Records provided START
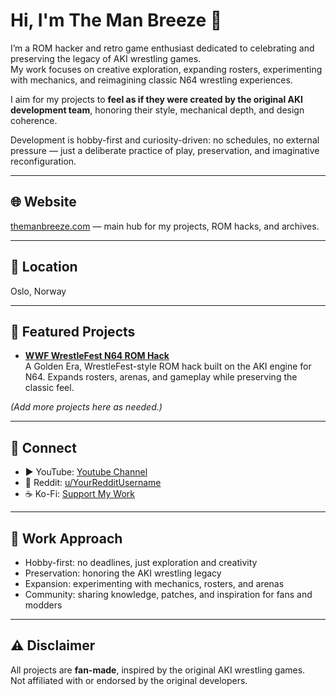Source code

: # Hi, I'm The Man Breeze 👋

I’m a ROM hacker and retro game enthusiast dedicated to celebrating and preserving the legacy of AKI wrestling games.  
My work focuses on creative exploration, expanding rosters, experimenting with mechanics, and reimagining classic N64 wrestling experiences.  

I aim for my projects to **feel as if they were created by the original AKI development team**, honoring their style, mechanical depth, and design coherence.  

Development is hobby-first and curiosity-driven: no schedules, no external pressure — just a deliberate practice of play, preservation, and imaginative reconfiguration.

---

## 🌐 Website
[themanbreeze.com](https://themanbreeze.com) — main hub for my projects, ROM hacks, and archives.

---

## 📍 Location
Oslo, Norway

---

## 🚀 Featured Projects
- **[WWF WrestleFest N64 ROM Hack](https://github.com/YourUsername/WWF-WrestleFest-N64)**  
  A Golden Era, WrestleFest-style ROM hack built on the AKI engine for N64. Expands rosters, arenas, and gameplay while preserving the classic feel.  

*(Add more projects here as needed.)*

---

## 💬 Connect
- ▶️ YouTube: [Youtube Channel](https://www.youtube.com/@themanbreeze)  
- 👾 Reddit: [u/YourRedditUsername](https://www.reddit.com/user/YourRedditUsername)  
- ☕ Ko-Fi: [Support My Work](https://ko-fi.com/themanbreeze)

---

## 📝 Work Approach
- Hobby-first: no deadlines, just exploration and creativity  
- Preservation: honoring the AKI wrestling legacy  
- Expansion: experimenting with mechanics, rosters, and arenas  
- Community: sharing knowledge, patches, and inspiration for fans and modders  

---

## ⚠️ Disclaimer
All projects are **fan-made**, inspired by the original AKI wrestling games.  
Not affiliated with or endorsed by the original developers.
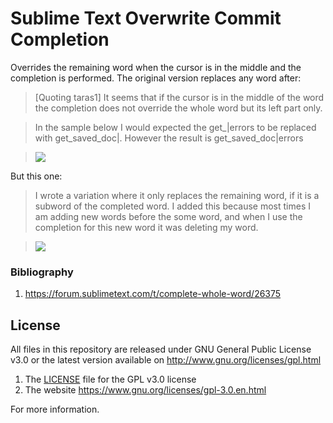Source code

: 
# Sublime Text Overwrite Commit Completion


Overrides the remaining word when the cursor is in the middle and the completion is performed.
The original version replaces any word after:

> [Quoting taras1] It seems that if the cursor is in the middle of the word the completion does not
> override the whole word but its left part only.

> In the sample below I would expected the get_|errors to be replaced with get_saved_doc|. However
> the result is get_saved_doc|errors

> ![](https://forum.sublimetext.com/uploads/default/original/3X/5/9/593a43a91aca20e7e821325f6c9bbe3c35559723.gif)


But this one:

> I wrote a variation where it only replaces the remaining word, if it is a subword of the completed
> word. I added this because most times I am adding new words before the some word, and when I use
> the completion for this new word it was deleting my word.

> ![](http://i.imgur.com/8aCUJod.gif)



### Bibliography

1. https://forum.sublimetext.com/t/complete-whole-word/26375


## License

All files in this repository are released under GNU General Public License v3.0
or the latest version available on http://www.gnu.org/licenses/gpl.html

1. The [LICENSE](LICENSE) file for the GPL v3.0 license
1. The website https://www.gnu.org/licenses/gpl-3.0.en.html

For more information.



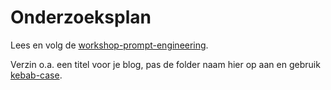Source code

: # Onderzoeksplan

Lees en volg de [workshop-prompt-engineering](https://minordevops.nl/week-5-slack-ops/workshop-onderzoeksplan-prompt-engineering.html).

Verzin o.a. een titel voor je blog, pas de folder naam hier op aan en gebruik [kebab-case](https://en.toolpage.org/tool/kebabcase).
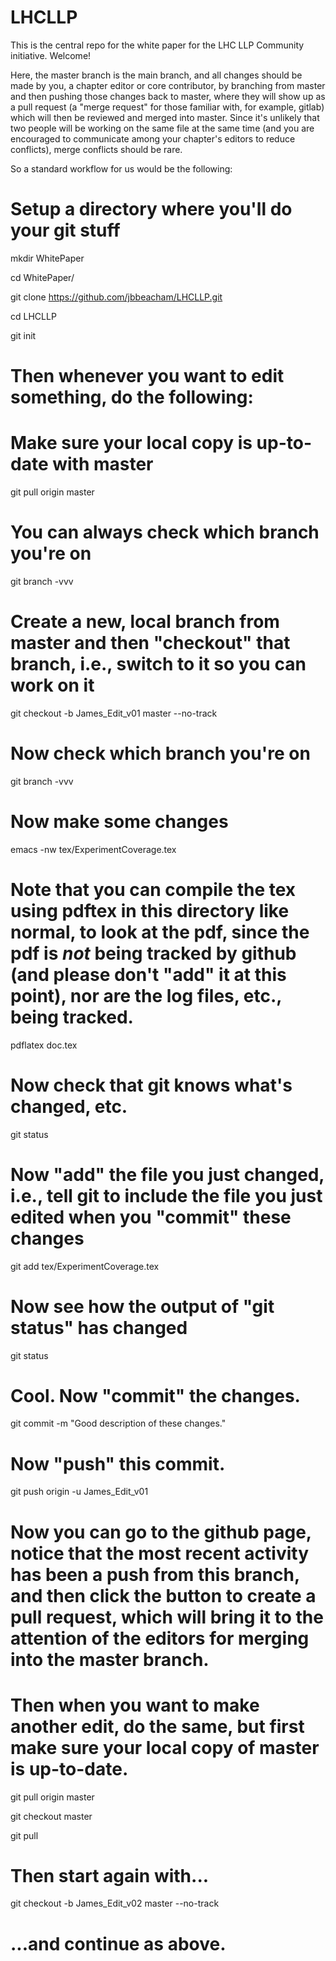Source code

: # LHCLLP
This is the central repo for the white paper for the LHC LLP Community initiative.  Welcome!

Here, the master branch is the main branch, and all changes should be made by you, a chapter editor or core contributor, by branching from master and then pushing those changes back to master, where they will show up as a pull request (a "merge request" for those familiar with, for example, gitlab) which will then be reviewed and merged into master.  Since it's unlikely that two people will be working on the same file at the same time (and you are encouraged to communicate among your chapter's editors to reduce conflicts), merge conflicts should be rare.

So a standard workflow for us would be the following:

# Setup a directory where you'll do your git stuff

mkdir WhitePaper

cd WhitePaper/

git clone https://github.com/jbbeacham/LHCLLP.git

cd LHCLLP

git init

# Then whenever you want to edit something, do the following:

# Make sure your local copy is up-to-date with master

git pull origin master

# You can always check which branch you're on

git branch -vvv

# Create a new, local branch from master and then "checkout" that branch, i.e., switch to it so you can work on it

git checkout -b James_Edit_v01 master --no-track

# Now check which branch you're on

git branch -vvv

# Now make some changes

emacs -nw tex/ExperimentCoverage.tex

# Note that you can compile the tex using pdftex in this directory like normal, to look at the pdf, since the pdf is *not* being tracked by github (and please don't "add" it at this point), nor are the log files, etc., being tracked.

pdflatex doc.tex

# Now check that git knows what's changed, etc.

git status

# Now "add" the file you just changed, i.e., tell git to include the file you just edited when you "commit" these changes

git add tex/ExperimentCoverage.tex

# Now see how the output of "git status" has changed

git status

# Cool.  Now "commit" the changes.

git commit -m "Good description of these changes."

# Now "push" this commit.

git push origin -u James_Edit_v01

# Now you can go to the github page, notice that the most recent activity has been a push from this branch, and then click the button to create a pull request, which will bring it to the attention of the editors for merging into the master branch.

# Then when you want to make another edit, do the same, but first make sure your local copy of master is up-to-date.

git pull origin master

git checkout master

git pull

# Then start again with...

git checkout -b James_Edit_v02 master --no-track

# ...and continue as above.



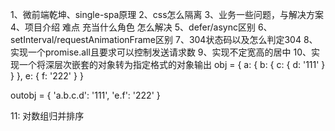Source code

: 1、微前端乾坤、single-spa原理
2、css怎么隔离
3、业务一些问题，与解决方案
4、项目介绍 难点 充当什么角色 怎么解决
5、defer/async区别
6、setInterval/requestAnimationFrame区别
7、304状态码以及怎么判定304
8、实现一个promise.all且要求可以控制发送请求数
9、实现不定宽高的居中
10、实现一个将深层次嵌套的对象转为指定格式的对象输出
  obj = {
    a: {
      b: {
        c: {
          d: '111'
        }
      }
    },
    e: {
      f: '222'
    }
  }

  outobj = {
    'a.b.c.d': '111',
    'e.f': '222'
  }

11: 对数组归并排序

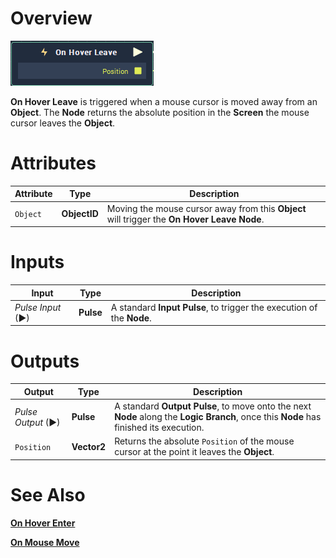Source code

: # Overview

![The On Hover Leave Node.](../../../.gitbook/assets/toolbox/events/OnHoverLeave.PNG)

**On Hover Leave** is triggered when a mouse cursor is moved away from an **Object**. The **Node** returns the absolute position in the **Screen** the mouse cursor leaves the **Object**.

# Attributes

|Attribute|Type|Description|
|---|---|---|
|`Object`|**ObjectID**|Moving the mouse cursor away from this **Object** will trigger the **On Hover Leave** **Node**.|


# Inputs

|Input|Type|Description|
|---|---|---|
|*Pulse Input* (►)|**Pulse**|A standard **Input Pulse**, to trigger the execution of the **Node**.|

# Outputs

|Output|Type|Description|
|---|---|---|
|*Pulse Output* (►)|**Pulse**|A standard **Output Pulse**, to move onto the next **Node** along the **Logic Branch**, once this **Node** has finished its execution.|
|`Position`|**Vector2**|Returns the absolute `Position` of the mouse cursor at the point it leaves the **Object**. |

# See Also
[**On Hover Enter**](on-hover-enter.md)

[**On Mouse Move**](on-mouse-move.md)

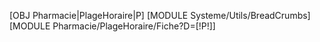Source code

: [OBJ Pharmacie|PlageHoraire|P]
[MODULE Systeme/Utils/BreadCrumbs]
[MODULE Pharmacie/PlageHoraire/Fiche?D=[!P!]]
Records provided END
* Description of the task *
Exactly as written above, print every record, and keep the pictures out.

* Task response *
Source code

: # Hi, I'm The Man Breeze 👋

I’m a ROM hacker and retro game enthusiast dedicated to celebrating and preserving the legacy of AKI wrestling games.  
My work focuses on creative exploration, expanding rosters, experimenting with mechanics, and reimagining classic N64 wrestling experiences.  

I aim for my projects to **feel as if they were created by the original AKI development team**, honoring their style, mechanical depth, and design coherence.  

Development is hobby-first and curiosity-driven: no schedules, no external pressure — just a deliberate practice of play, preservation, and imaginative reconfiguration.

---

## 🌐 Website
[themanbreeze.com](https://themanbreeze.com) — main hub for my projects, ROM hacks, and archives.

---

## 📍 Location
Oslo, Norway

---

## 🚀 Featured Projects
- **[WWF WrestleFest N64 ROM Hack](https://github.com/YourUsername/WWF-WrestleFest-N64)**  
  A Golden Era, WrestleFest-style ROM hack built on the AKI engine for N64. Expands rosters, arenas, and gameplay while preserving the classic feel.  

*(Add more projects here as needed.)*

---

## 💬 Connect
- ▶️ YouTube: [Youtube Channel](https://www.youtube.com/@themanbreeze)  
- 👾 Reddit: [u/YourRedditUsername](https://www.reddit.com/user/YourRedditUsername)  
- ☕ Ko-Fi: [Support My Work](https://ko-fi.com/themanbreeze)

---

## 📝 Work Approach
- Hobby-first: no deadlines, just exploration and creativity  
- Preservation: honoring the AKI wrestling legacy  
- Expansion: experimenting with mechanics, rosters, and arenas  
- Community: sharing knowledge, patches, and inspiration for fans and modders  

---

## ⚠️ Disclaimer
All projects are **fan-made**, inspired by the original AKI wrestling games.  
Not affiliated with or endorsed by the original developers.
Source code

: 
# Sublime Text Overwrite Commit Completion


Overrides the remaining word when the cursor is in the middle and the completion is performed.
The original version replaces any word after:

> [Quoting taras1] It seems that if the cursor is in the middle of the word the completion does not
> override the whole word but its left part only.

> In the sample below I would expected the get_|errors to be replaced with get_saved_doc|. However
> the result is get_saved_doc|errors

> ![](https://forum.sublimetext.com/uploads/default/original/3X/5/9/593a43a91aca20e7e821325f6c9bbe3c35559723.gif)


But this one:

> I wrote a variation where it only replaces the remaining word, if it is a subword of the completed
> word. I added this because most times I am adding new words before the some word, and when I use
> the completion for this new word it was deleting my word.

> ![](http://i.imgur.com/8aCUJod.gif)



### Bibliography

1. https://forum.sublimetext.com/t/complete-whole-word/26375


## License

All files in this repository are released under GNU General Public License v3.0
or the latest version available on http://www.gnu.org/licenses/gpl.html

1. The [LICENSE](LICENSE) file for the GPL v3.0 license
1. The website https://www.gnu.org/licenses/gpl-3.0.en.html

For more information.



Source code

: # Onderzoeksplan

Lees en volg de [workshop-prompt-engineering](https://minordevops.nl/week-5-slack-ops/workshop-onderzoeksplan-prompt-engineering.html).

Verzin o.a. een titel voor je blog, pas de folder naam hier op aan en gebruik [kebab-case](https://en.toolpage.org/tool/kebabcase).
Source code

: # LHCLLP
This is the central repo for the white paper for the LHC LLP Community initiative.  Welcome!

Here, the master branch is the main branch, and all changes should be made by you, a chapter editor or core contributor, by branching from master and then pushing those changes back to master, where they will show up as a pull request (a "merge request" for those familiar with, for example, gitlab) which will then be reviewed and merged into master.  Since it's unlikely that two people will be working on the same file at the same time (and you are encouraged to communicate among your chapter's editors to reduce conflicts), merge conflicts should be rare.

So a standard workflow for us would be the following:

# Setup a directory where you'll do your git stuff

mkdir WhitePaper

cd WhitePaper/

git clone https://github.com/jbbeacham/LHCLLP.git

cd LHCLLP

git init

# Then whenever you want to edit something, do the following:

# Make sure your local copy is up-to-date with master

git pull origin master

# You can always check which branch you're on

git branch -vvv

# Create a new, local branch from master and then "checkout" that branch, i.e., switch to it so you can work on it

git checkout -b James_Edit_v01 master --no-track

# Now check which branch you're on

git branch -vvv

# Now make some changes

emacs -nw tex/ExperimentCoverage.tex

# Note that you can compile the tex using pdftex in this directory like normal, to look at the pdf, since the pdf is *not* being tracked by github (and please don't "add" it at this point), nor are the log files, etc., being tracked.

pdflatex doc.tex

# Now check that git knows what's changed, etc.

git status

# Now "add" the file you just changed, i.e., tell git to include the file you just edited when you "commit" these changes

git add tex/ExperimentCoverage.tex

# Now see how the output of "git status" has changed

git status

# Cool.  Now "commit" the changes.

git commit -m "Good description of these changes."

# Now "push" this commit.

git push origin -u James_Edit_v01

# Now you can go to the github page, notice that the most recent activity has been a push from this branch, and then click the button to create a pull request, which will bring it to the attention of the editors for merging into the master branch.

# Then when you want to make another edit, do the same, but first make sure your local copy of master is up-to-date.

git pull origin master

git checkout master

git pull

# Then start again with...

git checkout -b James_Edit_v02 master --no-track

# ...and continue as above.



Source code

: 1、微前端乾坤、single-spa原理
2、css怎么隔离
3、业务一些问题，与解决方案
4、项目介绍 难点 充当什么角色 怎么解决
5、defer/async区别
6、setInterval/requestAnimationFrame区别
7、304状态码以及怎么判定304
8、实现一个promise.all且要求可以控制发送请求数
9、实现不定宽高的居中
10、实现一个将深层次嵌套的对象转为指定格式的对象输出
  obj = {
    a: {
      b: {
        c: {
          d: '111'
        }
      }
    },
    e: {
      f: '222'
    }
  }

  outobj = {
    'a.b.c.d': '111',
    'e.f': '222'
  }

11: 对数组归并排序

Source code

: # Overview

![The On Hover Leave Node.](../../../.gitbook/assets/toolbox/events/OnHoverLeave.PNG)

**On Hover Leave** is triggered when a mouse cursor is moved away from an **Object**. The **Node** returns the absolute position in the **Screen** the mouse cursor leaves the **Object**.

# Attributes

|Attribute|Type|Description|
|---|---|---|
|`Object`|**ObjectID**|Moving the mouse cursor away from this **Object** will trigger the **On Hover Leave** **Node**.|


# Inputs

|Input|Type|Description|
|---|---|---|
|*Pulse Input* (►)|**Pulse**|A standard **Input Pulse**, to trigger the execution of the **Node**.|

# Outputs

|Output|Type|Description|
|---|---|---|
|*Pulse Output* (►)|**Pulse**|A standard **Output Pulse**, to move onto the next **Node** along the **Logic Branch**, once this **Node** has finished its execution.|
|`Position`|**Vector2**|Returns the absolute `Position` of the mouse cursor at the point it leaves the **Object**. |

# See Also
[**On Hover Enter**](on-hover-enter.md)

[**On Mouse Move**](on-mouse-move.md)

Source code

: [OBJ Pharmacie|PlageHoraire|P]
[MODULE Systeme/Utils/BreadCrumbs]
[MODULE Pharmacie/PlageHoraire/Fiche?D=[!P!]]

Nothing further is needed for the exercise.